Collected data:

***

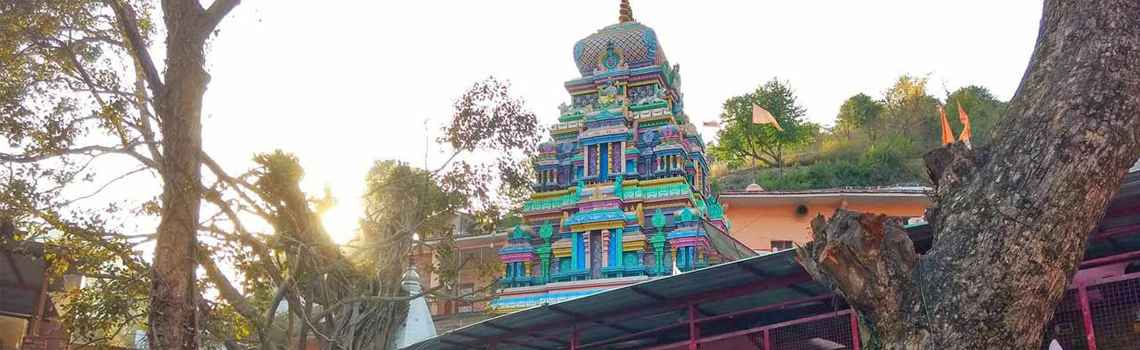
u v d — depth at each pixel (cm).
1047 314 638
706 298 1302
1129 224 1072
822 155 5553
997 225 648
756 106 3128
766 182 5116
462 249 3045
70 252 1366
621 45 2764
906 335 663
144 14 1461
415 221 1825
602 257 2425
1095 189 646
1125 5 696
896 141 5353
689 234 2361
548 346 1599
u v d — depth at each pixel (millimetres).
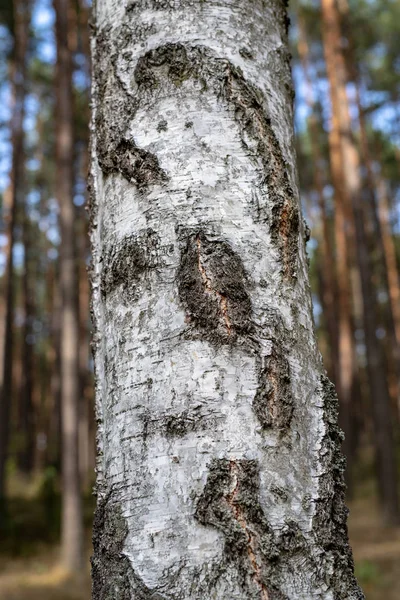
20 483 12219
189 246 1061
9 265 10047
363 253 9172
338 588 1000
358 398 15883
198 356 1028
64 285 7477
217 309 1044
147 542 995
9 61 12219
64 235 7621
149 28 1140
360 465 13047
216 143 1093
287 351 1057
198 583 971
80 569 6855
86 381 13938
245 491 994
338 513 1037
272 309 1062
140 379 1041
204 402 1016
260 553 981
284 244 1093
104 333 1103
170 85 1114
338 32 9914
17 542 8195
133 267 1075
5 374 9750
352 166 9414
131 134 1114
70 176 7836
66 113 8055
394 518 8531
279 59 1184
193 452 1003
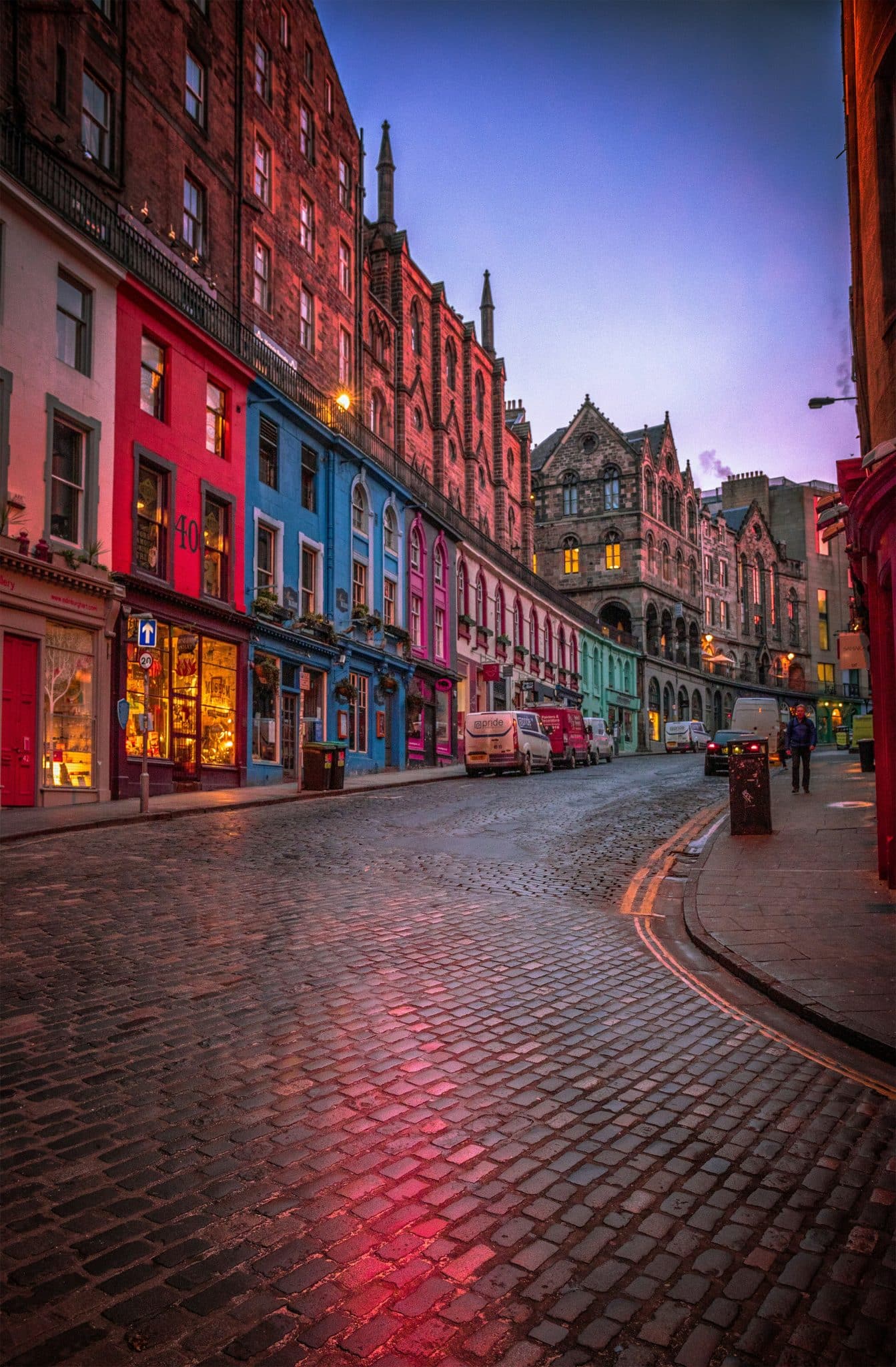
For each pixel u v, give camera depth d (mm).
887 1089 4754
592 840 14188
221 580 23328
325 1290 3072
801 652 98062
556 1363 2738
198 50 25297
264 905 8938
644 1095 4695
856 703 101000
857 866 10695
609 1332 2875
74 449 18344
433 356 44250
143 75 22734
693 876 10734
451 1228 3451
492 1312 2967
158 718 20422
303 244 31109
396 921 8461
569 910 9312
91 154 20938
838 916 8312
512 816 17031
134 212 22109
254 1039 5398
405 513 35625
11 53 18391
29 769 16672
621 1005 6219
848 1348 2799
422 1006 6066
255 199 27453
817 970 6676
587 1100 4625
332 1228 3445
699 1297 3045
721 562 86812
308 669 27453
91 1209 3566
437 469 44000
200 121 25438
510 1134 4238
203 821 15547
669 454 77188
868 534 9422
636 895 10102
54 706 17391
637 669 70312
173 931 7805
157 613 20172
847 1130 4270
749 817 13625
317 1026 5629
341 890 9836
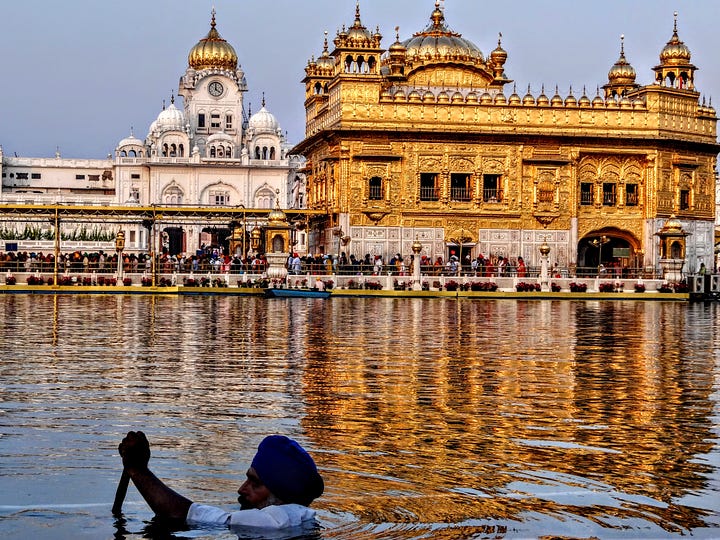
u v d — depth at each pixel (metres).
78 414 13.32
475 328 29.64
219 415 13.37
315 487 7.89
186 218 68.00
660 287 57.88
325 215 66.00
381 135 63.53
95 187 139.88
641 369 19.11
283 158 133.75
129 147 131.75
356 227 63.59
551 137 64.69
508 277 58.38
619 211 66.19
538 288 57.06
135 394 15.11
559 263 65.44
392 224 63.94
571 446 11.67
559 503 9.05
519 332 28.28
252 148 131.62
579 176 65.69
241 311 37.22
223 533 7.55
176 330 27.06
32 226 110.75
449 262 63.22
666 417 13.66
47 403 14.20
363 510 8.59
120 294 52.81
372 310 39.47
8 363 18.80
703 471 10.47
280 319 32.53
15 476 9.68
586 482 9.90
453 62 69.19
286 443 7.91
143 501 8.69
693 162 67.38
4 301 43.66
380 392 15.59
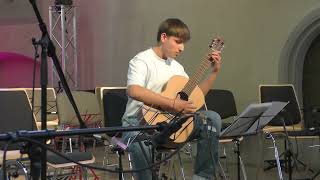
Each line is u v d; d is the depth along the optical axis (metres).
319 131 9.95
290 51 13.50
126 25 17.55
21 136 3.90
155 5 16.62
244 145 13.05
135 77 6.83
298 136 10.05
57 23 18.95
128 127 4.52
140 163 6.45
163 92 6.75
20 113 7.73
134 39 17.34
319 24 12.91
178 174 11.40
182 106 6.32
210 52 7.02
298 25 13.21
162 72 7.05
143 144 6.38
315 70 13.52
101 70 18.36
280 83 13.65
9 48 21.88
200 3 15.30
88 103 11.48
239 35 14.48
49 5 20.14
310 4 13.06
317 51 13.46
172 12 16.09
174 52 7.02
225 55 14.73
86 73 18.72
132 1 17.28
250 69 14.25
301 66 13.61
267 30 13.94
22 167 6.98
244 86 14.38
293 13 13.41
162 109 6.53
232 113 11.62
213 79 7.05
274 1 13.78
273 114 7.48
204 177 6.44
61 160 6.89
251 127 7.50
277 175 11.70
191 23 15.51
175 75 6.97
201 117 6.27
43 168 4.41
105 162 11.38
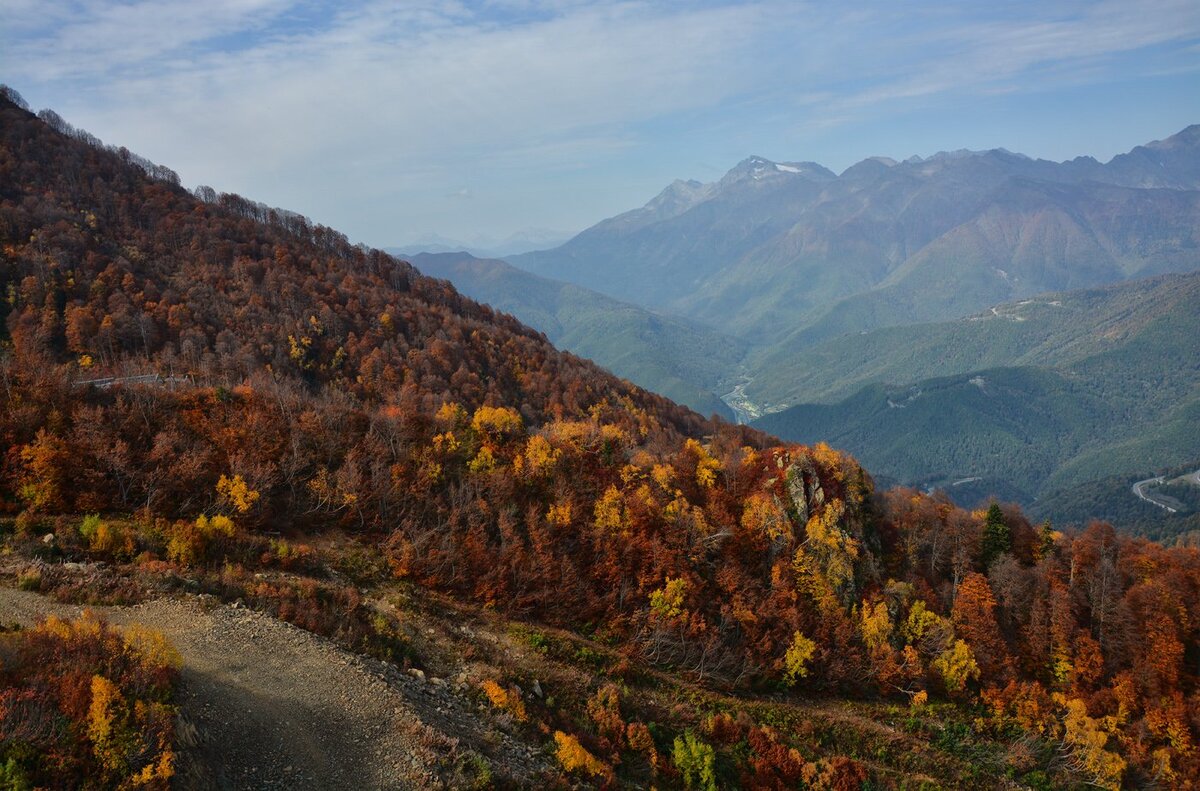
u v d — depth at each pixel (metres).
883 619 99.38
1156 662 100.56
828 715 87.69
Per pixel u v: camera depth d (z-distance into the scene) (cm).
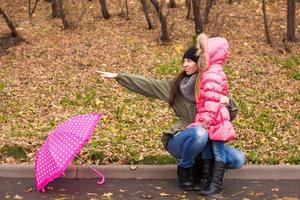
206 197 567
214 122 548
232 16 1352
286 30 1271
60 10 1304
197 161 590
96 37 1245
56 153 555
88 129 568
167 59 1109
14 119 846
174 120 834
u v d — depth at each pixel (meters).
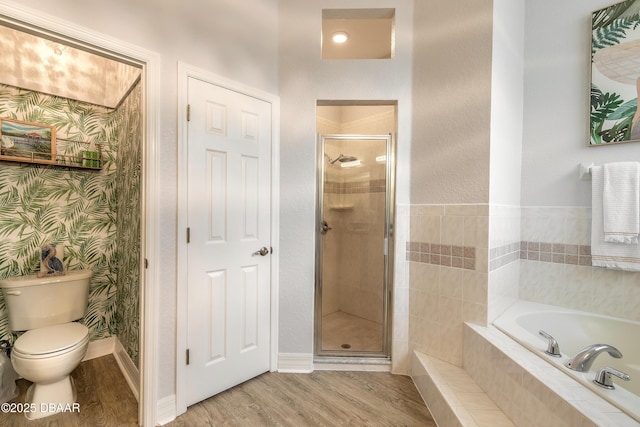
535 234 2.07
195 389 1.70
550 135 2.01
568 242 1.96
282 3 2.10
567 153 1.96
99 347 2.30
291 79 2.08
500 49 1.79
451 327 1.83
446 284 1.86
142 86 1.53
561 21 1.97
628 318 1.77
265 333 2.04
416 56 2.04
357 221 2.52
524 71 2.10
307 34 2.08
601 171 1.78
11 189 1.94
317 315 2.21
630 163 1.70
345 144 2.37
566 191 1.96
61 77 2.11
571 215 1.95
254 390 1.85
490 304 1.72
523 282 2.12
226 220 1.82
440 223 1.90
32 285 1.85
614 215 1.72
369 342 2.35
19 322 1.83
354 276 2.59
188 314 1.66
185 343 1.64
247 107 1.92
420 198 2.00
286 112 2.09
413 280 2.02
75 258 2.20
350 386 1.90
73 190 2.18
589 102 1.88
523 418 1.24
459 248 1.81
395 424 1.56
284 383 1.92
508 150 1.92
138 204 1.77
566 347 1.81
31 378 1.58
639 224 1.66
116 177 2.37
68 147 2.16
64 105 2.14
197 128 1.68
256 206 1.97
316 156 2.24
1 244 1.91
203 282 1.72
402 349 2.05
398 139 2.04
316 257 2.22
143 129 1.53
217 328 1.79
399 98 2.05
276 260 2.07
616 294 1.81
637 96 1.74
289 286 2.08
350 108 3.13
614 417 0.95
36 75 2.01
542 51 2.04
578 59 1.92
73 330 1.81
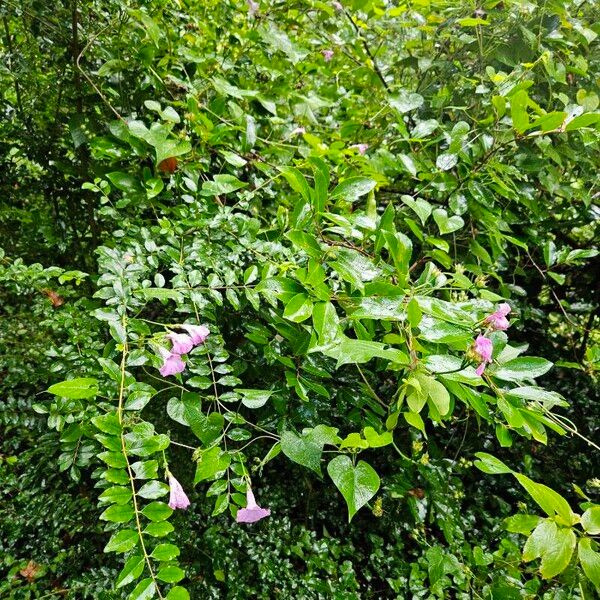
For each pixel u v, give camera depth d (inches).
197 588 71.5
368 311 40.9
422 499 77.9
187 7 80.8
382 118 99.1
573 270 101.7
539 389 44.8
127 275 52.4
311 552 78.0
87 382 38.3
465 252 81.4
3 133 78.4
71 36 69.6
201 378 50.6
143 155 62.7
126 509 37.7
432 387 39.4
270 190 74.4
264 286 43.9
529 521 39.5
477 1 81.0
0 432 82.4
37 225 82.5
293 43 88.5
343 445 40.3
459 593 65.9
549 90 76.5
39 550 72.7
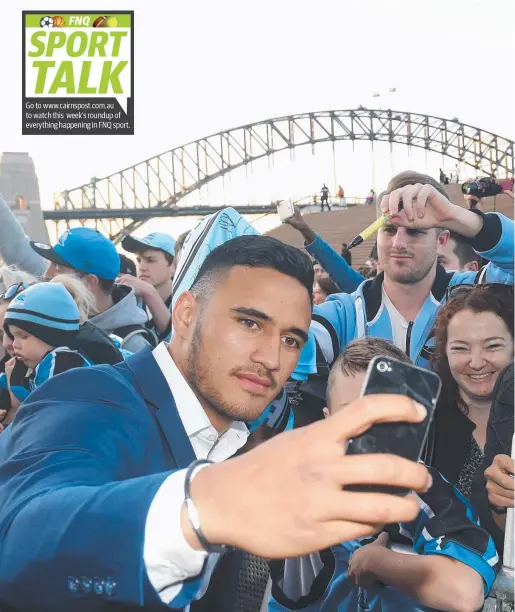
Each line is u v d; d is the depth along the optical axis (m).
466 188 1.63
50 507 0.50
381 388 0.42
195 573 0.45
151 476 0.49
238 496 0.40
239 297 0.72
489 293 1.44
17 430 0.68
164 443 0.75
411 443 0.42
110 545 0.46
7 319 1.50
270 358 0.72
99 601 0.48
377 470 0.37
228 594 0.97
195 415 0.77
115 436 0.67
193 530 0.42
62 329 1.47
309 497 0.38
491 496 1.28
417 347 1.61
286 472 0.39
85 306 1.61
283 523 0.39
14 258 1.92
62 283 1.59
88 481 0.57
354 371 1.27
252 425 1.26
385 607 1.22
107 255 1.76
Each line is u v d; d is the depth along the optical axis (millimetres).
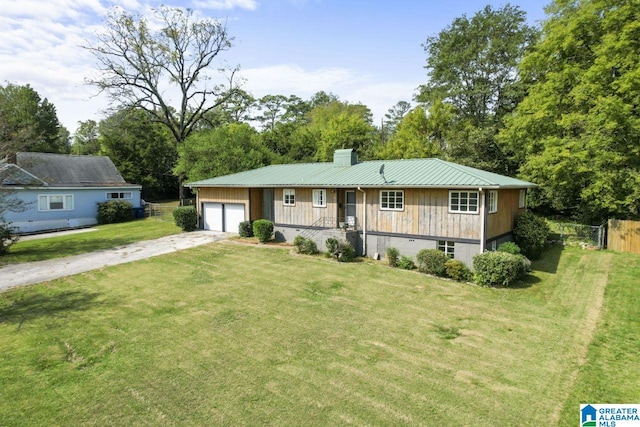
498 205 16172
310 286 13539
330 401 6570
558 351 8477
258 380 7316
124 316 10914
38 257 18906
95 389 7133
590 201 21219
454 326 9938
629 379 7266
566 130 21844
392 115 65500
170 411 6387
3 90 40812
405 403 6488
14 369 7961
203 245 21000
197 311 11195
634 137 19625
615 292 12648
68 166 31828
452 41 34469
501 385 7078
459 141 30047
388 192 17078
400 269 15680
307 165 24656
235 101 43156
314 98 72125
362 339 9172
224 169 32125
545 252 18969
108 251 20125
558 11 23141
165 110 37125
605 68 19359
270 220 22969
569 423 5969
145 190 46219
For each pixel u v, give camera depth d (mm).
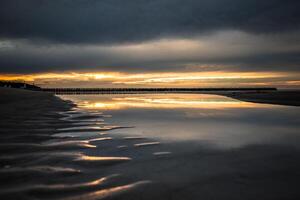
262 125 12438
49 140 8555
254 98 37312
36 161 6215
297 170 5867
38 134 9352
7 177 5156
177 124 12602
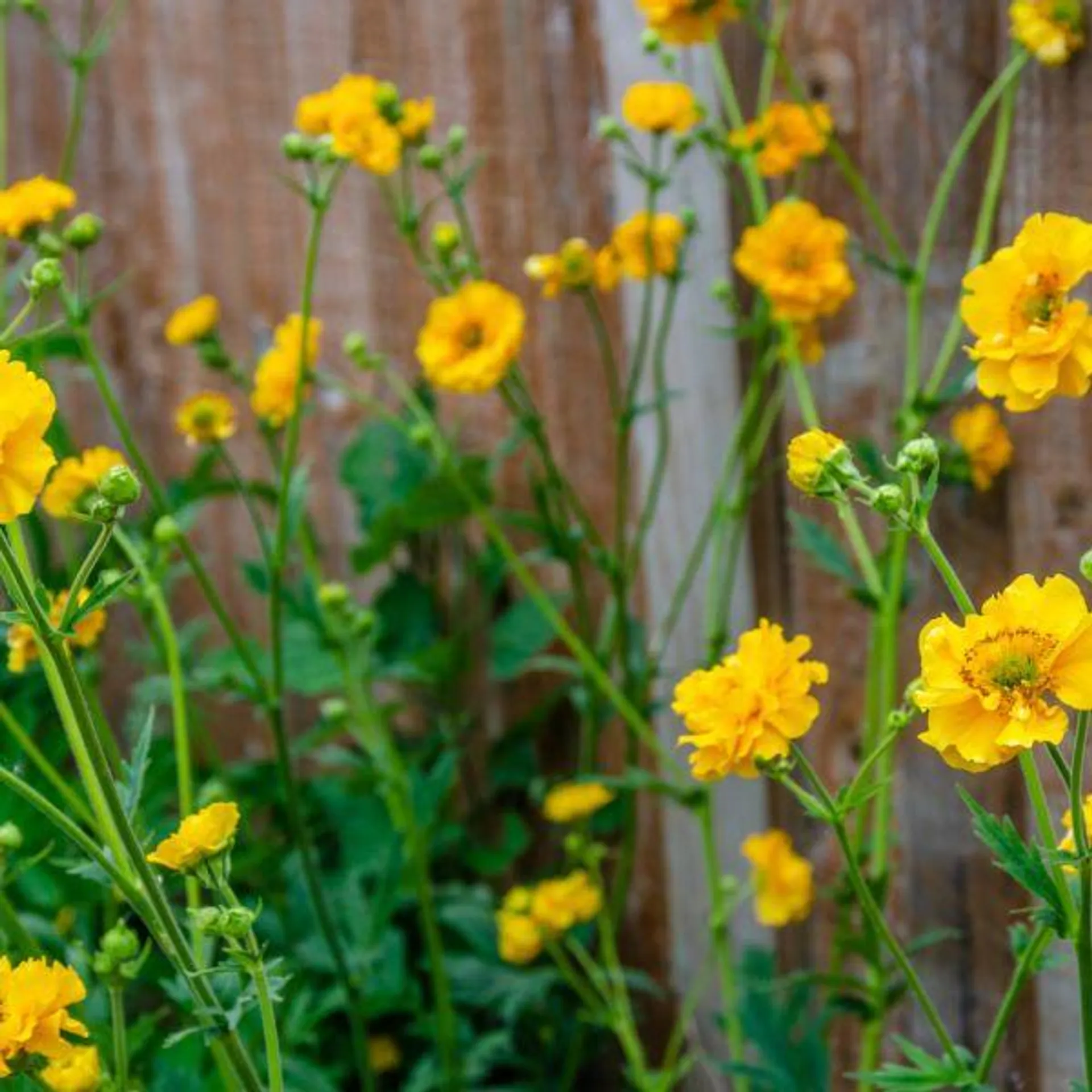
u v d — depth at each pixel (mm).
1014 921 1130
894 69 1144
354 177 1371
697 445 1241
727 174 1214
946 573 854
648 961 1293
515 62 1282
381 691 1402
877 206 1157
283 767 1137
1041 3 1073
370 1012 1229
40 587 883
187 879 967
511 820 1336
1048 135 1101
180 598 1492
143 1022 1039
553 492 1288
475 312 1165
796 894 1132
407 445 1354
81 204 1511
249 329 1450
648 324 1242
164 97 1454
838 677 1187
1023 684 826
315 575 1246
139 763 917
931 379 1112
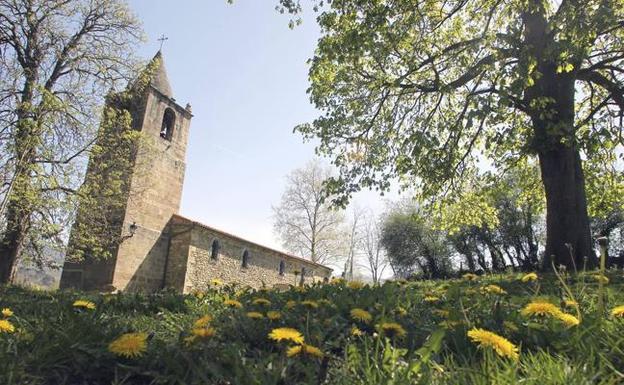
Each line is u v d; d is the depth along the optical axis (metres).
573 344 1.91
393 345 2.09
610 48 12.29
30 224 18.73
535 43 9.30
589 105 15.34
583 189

***

ASSIGNED TASK: Only one stretch of the entries above is needed: the lines from the one containing "284 244 1093" through the one containing "11 53 18391". Copy it exactly, without the pictures.

RESULT OF THE TASK:
284 244 1093
104 333 1103
170 85 1114
338 32 9914
17 542 8195
133 267 1075
5 374 9750
352 166 9414
131 134 1114
70 176 7836
66 113 8055
394 518 8531
279 59 1184
193 452 1003
For each pixel u v, give camera depth d (mm).
887 1089 4754
592 840 14188
221 580 23328
325 1290 3072
801 652 98062
556 1363 2738
198 50 25297
264 905 8938
644 1095 4695
856 703 101000
857 866 10695
609 1332 2875
74 449 18344
433 356 44250
143 75 22734
693 876 10734
451 1228 3451
492 1312 2967
158 718 20422
303 244 31109
396 921 8461
569 910 9312
91 154 20938
838 916 8312
512 816 17031
134 212 22109
254 1039 5398
405 513 35625
11 53 18391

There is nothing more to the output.